Ilustración de Abi Castillo para ARiMagritte

El sitio de ARiMagritte

Oráculo – ARiMagritte

En su serie de cuadros La Condición Humana René Magritte coloca un caballete frente a una ventana de tal forma que el lienzo sobre el que pinta el artista se superpone con el paisaje y resulta casi indistinguible dónde acaba la realidad y empieza la obra. Ochenta y siete años más tarde, una artista que comparte nombre con el belga, ARiMagritte, coloca los trece temas de su Oráculo ante una ventana y la abre de par en par. Abre heridas propias –a buen seguro– y también ajenas, heridas de amor y desamor, que, en fin, son la sustancia que compone el mundo, los átomos indivisibles que conforman todo. El arte, el gran arte, es aquel capaz de diluir la frontera entre realidad y ficción como en el caballete de Magritte.

Del mismo modo, el oráculo, el gran oráculo, no es tanto aquel que ostenta grandes poderes adivinatorios como el que posee facultades especulares. Vayamos a la mismísima fuente oracular, en Delfos, al pie del Parnaso; y allí a su ombligo, el Templo de Apolo, el lugar donde los griegos ubicaban el ombligo del mundo, el hogar de la pitonisa primigenia. Leamos la inscripción que figuraba a la entrada de este templo, tal vez una de las frases más célebres que nos ha legado el mundo heleno. GNOTHI SEAUTON. Conócete a ti mismo. ¿Acaso no podría incluirse esta expresión, de fábrica, en el marco superior de cualquier espejo?
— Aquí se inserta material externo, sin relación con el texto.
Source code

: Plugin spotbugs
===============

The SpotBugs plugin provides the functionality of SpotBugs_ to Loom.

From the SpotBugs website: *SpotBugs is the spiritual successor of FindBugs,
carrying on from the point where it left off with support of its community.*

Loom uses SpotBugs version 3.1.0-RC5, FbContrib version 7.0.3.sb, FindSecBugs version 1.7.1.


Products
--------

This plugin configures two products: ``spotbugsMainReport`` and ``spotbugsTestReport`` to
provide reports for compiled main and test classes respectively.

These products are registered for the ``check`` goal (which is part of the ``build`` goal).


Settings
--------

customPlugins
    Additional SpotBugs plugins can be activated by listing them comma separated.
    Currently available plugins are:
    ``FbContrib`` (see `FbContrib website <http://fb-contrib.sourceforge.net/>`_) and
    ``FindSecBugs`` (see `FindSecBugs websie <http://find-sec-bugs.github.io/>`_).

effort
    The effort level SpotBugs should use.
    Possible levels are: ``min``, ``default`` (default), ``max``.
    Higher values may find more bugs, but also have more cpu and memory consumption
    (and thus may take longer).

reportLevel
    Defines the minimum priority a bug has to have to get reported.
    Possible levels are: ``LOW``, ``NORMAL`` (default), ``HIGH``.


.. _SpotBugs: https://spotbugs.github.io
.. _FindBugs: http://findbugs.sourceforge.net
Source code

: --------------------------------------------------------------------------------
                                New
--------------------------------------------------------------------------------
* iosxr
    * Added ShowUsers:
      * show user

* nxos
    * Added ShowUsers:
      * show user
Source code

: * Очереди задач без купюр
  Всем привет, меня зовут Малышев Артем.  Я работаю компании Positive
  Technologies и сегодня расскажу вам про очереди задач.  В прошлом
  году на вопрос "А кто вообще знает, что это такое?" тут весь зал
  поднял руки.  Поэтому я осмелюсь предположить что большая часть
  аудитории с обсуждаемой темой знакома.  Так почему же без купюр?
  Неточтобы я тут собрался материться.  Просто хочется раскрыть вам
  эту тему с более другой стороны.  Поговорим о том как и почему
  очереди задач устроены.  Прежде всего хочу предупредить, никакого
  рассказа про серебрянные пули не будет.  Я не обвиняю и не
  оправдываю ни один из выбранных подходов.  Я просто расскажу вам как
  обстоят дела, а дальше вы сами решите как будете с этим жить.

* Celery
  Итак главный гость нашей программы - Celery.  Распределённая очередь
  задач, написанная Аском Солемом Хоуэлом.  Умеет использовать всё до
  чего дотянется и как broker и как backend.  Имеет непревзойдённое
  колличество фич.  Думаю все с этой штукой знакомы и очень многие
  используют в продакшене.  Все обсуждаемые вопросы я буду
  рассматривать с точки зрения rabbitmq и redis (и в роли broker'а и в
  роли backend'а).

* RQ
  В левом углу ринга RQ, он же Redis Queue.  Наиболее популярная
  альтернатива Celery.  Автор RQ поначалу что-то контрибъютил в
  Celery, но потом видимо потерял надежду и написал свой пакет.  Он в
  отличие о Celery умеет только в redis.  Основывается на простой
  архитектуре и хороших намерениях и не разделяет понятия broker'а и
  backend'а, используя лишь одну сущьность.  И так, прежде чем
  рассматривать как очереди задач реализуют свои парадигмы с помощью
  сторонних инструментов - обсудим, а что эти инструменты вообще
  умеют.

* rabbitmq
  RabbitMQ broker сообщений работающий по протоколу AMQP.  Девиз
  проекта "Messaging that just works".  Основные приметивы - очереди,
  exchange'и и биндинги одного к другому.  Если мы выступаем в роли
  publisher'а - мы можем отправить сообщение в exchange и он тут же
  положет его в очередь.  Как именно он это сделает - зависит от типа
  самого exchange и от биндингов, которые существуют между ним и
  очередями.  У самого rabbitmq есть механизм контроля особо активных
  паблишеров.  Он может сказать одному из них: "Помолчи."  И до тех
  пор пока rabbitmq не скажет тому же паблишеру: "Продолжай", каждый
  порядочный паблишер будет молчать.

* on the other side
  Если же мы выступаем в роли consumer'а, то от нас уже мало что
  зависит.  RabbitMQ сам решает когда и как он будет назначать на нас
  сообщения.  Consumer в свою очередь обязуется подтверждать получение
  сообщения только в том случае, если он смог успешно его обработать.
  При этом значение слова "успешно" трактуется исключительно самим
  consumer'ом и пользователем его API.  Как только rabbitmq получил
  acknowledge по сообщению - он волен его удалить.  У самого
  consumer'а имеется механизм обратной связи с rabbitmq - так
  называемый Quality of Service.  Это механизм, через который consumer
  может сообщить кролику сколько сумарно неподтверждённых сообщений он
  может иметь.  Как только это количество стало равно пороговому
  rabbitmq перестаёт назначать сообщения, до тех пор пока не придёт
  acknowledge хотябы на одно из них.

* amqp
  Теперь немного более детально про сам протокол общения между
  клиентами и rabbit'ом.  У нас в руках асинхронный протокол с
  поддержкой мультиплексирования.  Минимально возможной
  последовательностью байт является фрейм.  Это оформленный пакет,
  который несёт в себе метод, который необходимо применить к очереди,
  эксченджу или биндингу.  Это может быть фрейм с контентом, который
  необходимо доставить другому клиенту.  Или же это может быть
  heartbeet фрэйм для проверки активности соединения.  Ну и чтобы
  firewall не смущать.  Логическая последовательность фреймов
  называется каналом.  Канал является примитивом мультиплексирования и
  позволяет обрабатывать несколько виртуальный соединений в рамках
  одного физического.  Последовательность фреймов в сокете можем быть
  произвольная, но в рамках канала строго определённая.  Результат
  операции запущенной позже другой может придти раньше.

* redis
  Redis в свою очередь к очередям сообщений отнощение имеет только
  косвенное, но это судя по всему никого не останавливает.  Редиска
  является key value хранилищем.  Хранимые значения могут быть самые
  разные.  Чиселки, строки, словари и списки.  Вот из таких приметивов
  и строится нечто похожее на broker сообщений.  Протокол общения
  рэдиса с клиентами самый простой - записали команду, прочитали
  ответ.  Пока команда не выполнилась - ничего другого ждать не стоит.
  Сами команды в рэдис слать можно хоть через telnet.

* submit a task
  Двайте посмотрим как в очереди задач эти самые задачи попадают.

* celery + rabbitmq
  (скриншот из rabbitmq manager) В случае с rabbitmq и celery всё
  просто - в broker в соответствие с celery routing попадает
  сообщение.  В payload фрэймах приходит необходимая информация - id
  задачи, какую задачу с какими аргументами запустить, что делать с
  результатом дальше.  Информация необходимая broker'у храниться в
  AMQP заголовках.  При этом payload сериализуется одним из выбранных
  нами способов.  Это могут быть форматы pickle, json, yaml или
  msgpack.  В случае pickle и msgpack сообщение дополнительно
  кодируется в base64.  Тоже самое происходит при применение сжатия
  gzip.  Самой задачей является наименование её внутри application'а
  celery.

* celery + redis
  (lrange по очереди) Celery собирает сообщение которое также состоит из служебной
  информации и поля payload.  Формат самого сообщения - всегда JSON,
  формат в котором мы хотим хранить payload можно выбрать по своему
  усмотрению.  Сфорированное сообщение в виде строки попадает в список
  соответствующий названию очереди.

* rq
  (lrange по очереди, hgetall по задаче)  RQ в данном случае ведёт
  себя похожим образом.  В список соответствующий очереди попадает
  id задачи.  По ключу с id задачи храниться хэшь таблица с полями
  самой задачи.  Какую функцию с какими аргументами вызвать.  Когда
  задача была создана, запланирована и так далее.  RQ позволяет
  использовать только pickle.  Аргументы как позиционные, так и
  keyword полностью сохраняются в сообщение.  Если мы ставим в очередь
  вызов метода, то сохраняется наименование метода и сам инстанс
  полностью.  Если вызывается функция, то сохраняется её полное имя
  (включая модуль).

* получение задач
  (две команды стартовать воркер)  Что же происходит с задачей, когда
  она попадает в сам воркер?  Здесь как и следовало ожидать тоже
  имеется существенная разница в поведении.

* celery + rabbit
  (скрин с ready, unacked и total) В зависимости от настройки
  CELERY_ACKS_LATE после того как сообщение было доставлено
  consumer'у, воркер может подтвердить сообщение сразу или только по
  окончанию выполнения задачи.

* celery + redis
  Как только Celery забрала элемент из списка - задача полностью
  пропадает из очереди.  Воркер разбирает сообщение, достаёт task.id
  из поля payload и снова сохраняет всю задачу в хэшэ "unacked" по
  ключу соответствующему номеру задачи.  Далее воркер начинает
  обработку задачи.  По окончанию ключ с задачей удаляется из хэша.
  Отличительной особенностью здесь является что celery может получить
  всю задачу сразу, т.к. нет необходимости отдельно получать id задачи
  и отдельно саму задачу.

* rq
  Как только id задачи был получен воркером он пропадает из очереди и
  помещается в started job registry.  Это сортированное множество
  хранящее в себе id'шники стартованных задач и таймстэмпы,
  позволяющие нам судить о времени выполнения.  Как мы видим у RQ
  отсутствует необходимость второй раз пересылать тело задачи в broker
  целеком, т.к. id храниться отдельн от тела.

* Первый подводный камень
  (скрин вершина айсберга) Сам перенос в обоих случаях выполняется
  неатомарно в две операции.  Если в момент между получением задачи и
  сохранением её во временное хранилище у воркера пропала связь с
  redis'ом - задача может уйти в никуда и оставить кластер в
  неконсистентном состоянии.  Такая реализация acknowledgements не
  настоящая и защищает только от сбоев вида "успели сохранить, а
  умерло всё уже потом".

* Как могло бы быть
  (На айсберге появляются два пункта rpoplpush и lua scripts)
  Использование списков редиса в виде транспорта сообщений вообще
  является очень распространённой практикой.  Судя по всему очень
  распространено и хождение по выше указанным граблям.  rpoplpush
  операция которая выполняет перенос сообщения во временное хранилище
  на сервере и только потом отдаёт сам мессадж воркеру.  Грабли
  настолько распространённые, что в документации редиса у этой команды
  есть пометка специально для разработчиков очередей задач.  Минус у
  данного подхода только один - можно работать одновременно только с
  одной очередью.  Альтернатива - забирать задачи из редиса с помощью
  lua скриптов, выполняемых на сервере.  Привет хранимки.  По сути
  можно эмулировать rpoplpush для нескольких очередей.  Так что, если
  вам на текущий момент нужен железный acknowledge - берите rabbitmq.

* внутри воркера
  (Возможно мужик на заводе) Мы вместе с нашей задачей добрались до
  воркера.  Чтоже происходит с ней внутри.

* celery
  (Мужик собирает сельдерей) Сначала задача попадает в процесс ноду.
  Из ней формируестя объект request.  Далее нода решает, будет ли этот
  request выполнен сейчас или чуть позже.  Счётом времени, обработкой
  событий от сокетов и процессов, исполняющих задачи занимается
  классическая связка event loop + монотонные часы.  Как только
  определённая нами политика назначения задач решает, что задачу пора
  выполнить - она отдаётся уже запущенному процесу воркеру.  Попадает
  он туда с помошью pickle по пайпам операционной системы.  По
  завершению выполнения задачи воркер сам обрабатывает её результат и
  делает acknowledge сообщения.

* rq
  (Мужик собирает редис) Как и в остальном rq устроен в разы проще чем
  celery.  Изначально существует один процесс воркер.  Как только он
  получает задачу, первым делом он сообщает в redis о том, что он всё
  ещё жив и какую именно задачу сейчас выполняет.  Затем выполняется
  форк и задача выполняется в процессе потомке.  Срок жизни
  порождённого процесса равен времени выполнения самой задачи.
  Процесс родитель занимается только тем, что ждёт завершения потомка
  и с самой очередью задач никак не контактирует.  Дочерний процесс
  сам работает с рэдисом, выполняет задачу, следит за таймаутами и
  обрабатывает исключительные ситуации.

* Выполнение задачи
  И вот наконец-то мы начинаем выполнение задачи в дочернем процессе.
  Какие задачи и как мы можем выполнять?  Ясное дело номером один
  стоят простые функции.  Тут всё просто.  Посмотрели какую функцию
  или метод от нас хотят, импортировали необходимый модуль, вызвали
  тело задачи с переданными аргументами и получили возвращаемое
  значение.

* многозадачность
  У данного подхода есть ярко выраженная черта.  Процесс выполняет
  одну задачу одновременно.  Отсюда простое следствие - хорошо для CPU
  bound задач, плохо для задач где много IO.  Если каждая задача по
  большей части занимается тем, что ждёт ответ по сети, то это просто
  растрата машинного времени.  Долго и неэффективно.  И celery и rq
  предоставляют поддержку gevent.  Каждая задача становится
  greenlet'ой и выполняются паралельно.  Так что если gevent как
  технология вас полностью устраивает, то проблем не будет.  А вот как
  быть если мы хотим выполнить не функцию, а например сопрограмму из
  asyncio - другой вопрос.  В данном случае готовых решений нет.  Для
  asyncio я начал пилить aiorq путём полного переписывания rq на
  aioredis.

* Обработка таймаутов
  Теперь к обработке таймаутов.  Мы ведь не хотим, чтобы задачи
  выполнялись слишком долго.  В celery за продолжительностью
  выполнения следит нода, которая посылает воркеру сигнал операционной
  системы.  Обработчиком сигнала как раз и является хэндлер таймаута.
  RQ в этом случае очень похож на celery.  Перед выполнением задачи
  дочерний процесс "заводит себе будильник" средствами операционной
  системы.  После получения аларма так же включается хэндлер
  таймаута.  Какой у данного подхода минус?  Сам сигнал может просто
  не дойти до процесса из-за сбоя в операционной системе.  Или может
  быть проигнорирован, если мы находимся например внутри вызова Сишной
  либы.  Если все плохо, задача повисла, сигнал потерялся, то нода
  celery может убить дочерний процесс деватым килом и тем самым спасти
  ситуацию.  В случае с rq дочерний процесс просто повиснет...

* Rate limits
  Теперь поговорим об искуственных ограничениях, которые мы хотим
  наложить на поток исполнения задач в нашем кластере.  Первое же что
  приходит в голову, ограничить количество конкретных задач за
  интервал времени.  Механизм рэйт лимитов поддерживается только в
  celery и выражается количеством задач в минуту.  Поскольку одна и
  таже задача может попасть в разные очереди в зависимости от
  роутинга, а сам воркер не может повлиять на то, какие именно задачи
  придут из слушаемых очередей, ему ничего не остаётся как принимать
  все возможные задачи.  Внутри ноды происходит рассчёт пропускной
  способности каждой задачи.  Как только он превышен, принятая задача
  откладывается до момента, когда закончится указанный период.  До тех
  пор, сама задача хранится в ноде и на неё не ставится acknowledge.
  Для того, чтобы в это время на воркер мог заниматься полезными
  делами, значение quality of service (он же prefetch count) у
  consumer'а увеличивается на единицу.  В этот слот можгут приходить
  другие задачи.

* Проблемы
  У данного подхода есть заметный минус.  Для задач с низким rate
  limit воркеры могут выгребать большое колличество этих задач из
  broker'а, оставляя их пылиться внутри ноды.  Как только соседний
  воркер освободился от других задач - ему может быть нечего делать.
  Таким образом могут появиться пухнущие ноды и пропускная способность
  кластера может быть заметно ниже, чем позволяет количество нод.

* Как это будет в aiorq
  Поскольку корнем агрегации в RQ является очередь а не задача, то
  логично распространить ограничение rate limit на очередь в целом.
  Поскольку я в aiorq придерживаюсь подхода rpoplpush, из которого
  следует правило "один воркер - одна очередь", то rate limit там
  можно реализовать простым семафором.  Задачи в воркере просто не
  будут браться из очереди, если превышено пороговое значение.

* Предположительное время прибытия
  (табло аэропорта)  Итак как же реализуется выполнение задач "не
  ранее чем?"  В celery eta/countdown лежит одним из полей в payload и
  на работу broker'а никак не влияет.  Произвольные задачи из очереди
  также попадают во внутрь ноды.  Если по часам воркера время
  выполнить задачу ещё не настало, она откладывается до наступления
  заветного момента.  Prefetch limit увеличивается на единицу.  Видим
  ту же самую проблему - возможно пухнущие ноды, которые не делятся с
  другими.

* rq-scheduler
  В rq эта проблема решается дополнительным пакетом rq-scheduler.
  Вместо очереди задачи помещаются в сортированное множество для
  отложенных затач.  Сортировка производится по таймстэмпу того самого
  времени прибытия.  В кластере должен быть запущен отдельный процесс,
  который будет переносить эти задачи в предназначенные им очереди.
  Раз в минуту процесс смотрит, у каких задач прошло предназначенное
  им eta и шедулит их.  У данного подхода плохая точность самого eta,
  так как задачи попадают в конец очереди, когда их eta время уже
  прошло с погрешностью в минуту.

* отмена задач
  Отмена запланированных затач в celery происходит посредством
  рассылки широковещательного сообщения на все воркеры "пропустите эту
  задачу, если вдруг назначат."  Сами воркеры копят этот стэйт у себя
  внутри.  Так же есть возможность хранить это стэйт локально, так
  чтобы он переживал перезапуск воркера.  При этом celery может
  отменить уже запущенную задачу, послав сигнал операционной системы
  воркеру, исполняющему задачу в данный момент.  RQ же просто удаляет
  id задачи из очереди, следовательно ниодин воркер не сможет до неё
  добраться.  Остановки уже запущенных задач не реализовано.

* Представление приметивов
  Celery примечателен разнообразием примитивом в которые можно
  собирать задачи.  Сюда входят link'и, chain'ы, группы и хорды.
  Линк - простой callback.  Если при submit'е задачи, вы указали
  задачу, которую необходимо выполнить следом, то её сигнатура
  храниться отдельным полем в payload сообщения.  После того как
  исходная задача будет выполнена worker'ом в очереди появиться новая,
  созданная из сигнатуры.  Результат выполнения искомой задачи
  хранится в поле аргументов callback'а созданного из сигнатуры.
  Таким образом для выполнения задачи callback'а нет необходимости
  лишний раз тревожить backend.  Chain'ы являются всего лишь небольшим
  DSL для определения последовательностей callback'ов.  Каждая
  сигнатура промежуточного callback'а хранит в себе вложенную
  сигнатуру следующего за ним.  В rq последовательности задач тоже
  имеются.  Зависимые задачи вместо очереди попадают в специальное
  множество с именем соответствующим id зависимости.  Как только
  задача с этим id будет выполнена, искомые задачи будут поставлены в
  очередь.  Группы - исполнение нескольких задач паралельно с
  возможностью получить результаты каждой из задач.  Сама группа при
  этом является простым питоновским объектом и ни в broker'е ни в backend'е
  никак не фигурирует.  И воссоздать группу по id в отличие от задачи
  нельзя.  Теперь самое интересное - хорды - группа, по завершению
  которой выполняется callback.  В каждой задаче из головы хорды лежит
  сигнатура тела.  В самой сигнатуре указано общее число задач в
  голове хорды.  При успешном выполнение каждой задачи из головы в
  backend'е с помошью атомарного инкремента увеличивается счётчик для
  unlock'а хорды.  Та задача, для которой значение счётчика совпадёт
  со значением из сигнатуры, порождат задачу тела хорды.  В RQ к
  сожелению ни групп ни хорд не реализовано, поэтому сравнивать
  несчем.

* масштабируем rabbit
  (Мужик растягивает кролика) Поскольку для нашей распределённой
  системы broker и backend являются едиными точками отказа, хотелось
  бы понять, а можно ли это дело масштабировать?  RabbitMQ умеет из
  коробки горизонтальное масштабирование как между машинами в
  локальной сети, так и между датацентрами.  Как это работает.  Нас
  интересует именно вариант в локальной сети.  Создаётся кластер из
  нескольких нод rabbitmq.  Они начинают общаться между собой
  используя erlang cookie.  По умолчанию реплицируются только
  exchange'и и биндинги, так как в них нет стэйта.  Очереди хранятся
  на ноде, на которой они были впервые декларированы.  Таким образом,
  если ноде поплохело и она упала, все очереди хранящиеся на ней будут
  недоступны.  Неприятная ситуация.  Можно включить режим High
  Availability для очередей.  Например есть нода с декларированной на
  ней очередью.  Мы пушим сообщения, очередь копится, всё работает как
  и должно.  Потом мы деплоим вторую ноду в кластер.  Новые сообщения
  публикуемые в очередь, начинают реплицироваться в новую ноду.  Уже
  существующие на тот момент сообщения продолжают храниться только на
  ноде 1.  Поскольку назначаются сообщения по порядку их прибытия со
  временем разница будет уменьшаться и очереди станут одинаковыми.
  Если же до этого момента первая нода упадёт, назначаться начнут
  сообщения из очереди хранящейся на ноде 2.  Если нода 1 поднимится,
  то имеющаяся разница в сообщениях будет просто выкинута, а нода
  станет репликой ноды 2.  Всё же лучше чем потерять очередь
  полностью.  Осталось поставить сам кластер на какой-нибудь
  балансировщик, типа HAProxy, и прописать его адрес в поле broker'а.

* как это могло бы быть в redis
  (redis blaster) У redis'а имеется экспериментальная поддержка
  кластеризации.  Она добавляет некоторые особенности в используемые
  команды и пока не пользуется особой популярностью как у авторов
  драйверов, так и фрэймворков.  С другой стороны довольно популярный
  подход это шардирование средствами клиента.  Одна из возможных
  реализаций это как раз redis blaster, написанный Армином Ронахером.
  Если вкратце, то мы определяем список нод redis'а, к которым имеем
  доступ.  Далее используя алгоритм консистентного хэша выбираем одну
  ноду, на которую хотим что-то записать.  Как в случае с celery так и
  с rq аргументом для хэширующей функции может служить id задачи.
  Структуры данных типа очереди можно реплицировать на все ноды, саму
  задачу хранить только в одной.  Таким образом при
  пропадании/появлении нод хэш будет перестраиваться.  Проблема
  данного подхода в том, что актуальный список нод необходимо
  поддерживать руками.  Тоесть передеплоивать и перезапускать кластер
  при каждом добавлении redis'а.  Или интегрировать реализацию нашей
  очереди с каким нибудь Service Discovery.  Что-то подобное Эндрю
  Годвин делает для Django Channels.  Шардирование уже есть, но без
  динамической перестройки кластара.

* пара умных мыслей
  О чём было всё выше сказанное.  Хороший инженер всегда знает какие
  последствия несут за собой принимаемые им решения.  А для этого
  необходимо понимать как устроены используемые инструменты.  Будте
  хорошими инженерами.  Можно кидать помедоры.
Conócete a ti mismo: vive con los ojos abiertos, hacia dentro y hacia fuera. ARiMagritte demuestra haber vivido con los ojos bien abiertos en ambas direcciones. Desde el primer minuto del disco se percibe un debut de madurez, se advierte que las trece canciones han crecido con ARi, que Oráculo no es un trabajo oportuno sino necesario, el disco de una vida, de media vida, más que un LP, una colección de singles como las que sacaban los grupos británicos de los 80 y que aún hoy respiran autenticidad.

ARi nos canta las trece canciones de Oráculo desde su ventana, desde una ventana como la de René, solo que, en vez de la campiña belga, asoma un paisaje urbano de Vigo algo destartalado; sobre él empiezan a caer gruesas gotas de lluvia. ARi nos canta con voz suave y firme como un nudo de seda en las muñecas. ARi nos canta y solo necesitamos un golpe de voz, un verso de Oráculo, uno solo, para saber que todo fue verdad. Solo necesitamos un tema de Oráculo, uno solo, para reconocer el espejo y la inscripción, de fábrica, en el marco superior. GNOTHI SEAUTON. Conozcámonos a nosotros mismos, ese es el reto. ¿Estáis dispuestos a afrontarlo?